What to produce:
Go through the listing and set it down exactly, leaving out its pictures.

Task data:
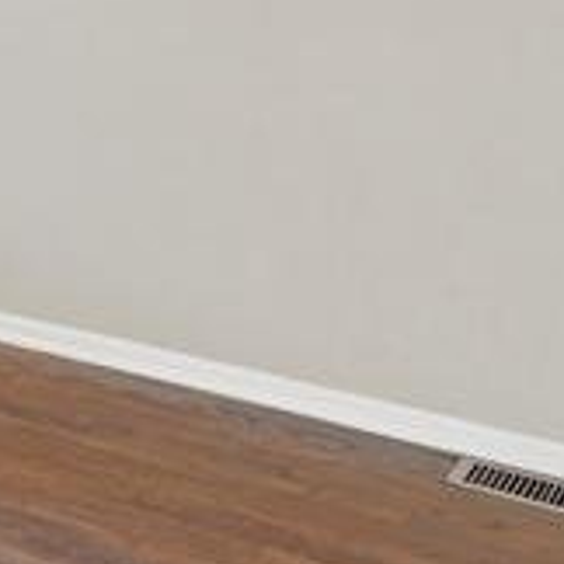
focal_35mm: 86
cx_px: -648
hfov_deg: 15.2
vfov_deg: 18.3
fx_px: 1585
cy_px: -233
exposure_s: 1/25
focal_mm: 16
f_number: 8
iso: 400
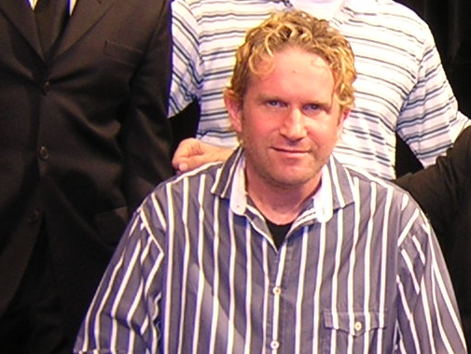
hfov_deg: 16.4
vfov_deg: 13.0
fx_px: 1552
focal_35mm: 114
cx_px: 588
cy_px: 145
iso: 127
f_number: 2.6
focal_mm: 4.7
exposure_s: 1/30
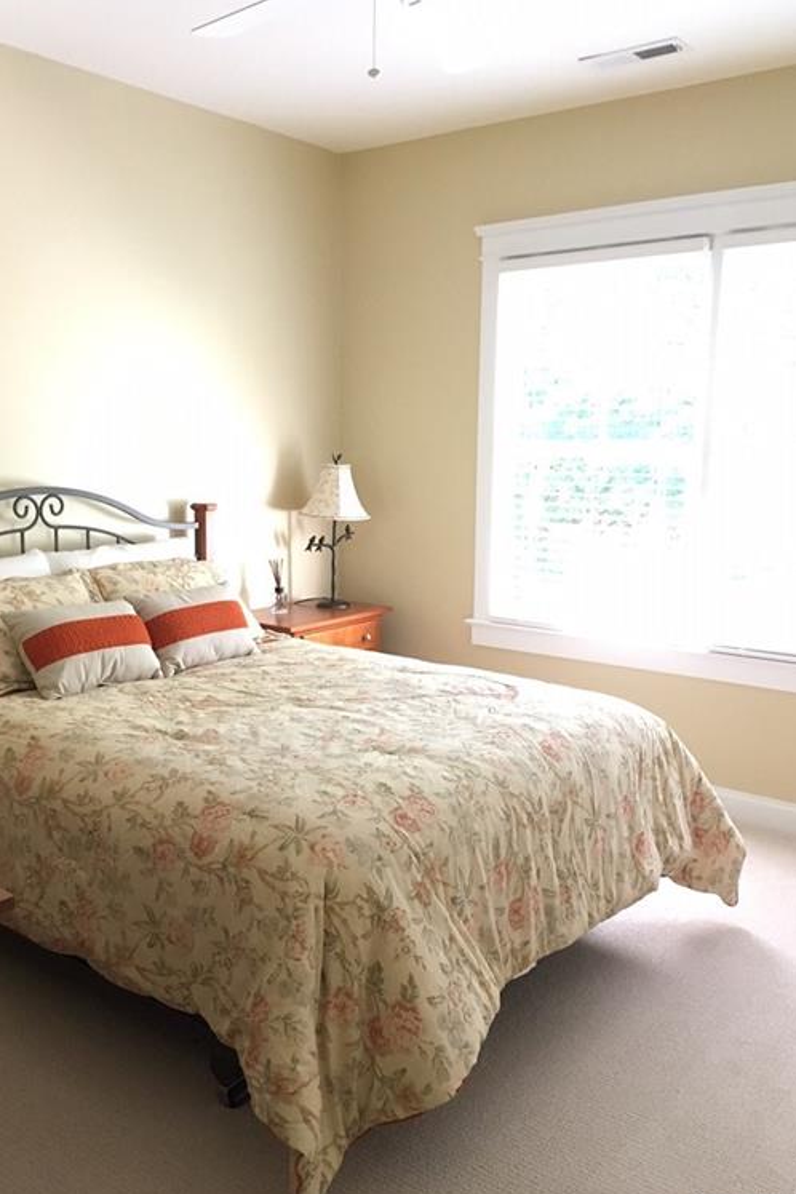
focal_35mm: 31
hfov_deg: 42.3
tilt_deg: -9.2
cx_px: 371
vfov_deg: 60.3
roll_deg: +0.3
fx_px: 1028
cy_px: 601
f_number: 2.2
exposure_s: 1/17
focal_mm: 4.15
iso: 200
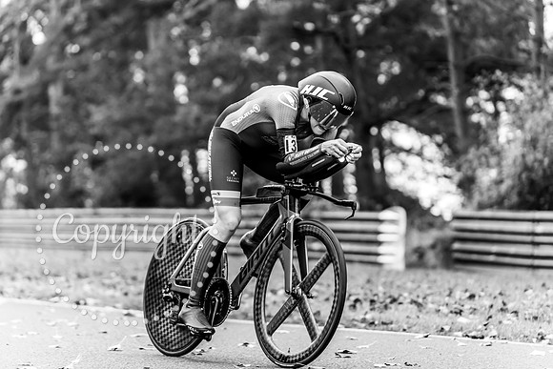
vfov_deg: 8.4
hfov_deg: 12.6
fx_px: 2511
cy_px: 184
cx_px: 276
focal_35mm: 163
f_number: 3.5
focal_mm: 163
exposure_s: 1/1000
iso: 1250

Result for this exercise:
focal_35mm: 86
cx_px: -648
hfov_deg: 15.2
vfov_deg: 18.3
fx_px: 1585
cy_px: -233
exposure_s: 1/25
focal_mm: 16
f_number: 8
iso: 400
hfov_deg: 16.4
vfov_deg: 13.0
fx_px: 1552
focal_35mm: 114
cx_px: 588
cy_px: 145
iso: 127
f_number: 2.6
focal_mm: 4.7
exposure_s: 1/30
focal_35mm: 31
hfov_deg: 42.3
tilt_deg: -9.2
cx_px: 371
vfov_deg: 60.3
roll_deg: +0.3
fx_px: 1028
cy_px: 601
f_number: 2.2
exposure_s: 1/17
focal_mm: 4.15
iso: 200
vfov_deg: 8.4
hfov_deg: 12.6
fx_px: 2511
cy_px: 184
cx_px: 276
focal_35mm: 163
f_number: 3.5
focal_mm: 163
exposure_s: 1/1000
iso: 1250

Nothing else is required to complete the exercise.